The Burning Torch for Protestantism.

Charles Darwin (1809 - 1882)

Queasiness at the sight of blood curtailed Darwin's medical career, so he went to Cambridge to study divinity and join the Church. While there, however, an interest in natural history was sparked. At 22 he heard that a scientific expedition was being organised by a group of scientists planning to travel the world on a ship called the Beagle - a naturalist was needed and Darwin applied and was accepted. They set sail on 27 December 1831.
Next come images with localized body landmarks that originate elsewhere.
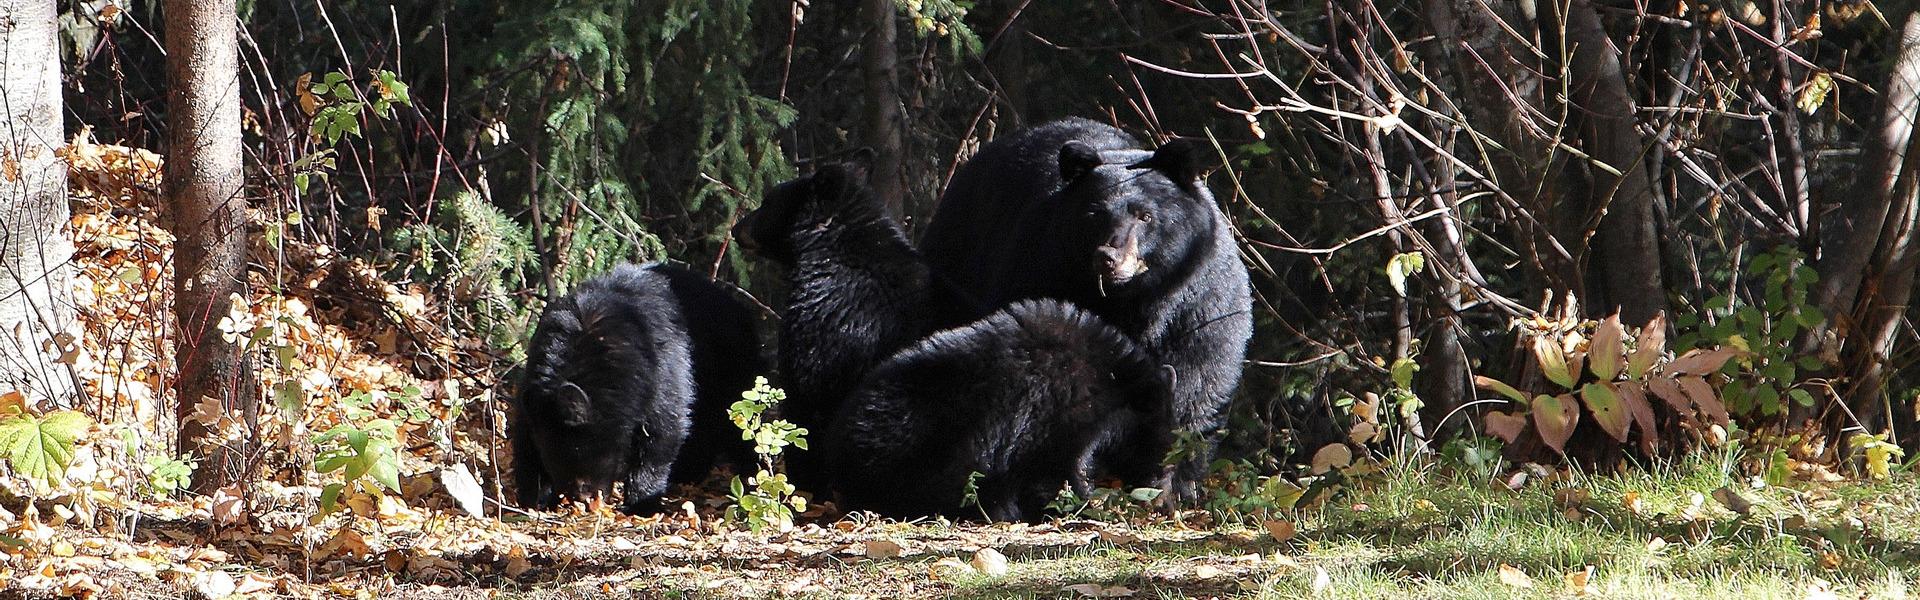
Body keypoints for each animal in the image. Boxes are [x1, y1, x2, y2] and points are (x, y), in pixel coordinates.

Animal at [512, 262, 762, 514]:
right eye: (554, 460)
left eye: (577, 454)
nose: (581, 498)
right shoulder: (532, 398)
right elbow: (524, 440)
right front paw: (533, 498)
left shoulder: (661, 374)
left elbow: (662, 432)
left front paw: (642, 504)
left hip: (731, 374)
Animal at [829, 299, 1173, 522]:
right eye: (1159, 442)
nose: (1159, 490)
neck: (1110, 379)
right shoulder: (1057, 418)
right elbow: (1056, 471)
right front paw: (1082, 506)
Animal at [917, 117, 1255, 500]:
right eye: (1095, 213)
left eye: (1145, 215)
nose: (1108, 257)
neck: (1135, 302)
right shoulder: (1042, 273)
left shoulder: (1199, 308)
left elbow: (1198, 388)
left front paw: (1171, 486)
Darwin was influenced by Lyell's Principles of Geology, which suggested that the fossils found in rocks were actually evidence of animals that had lived many thousands, even millions, of years ago. This argument was reinforced in Darwin's own mind by the rich variety of animal life and the geological features he saw during his voyage. Upon reaching South America he observed yet more variety and began pondering the origin of all these species. The clinching evidence for the ideas he was forming came in the Galapagos Islands, home to the Galapagos finches - subjects of some of Darwin's most famous studies. He observed that while they were all undeniably finches, they were also very different from each other.In 1839 Darwin wrote in his book, The Voyage of the Beagle: '...one might really fancy that ... one species had been taken and modified for different ends'. He made similar discoveries with plants. On James Island, for example, he found a total of 71 species of flora, and of these 30 were unique to that island - to the best of his knowledge they existed nowhere else on earth.

Back in England in 1836, Darwin tried to solve the riddles of these observations and the puzzle of how species evolve. A famous essay written on population by Thomas Malthus argued that any group of animals would continue to breed until there was insufficient food to feed them all. Darwin realized this was the key. The implication was staggering - as long as there was heredity, variation among the offspring, and limited food, there had to be evolution. Evolution had produced every creature on earth; through showing how an entirely new species could evolve, he formulated his theory that all species had evolved.

He worked on this theory for 20 years, until finally kicked into action by a letter from Alfred Russel Wallace, who had come to almost identical conclusions. They published a joint paper, and in 1859 Darwin published his controversial book On the Origin of Species by Means of Natural Selection.

Did you know?
Darwin confessed that he found the writings of Shakespeare, 'so intolerably dull that they nauseate me'.
In his youth, he delighted in unusual food. He sampled owl, puma and giant tortoise.
He was born on the same day as Abraham Lincoln (12 February 1809).
Darwin's wife Emma was a very good pianist, taught by the composer Chopin.
Darwin was the great-uncle of composer Ralph Vaughan Williams.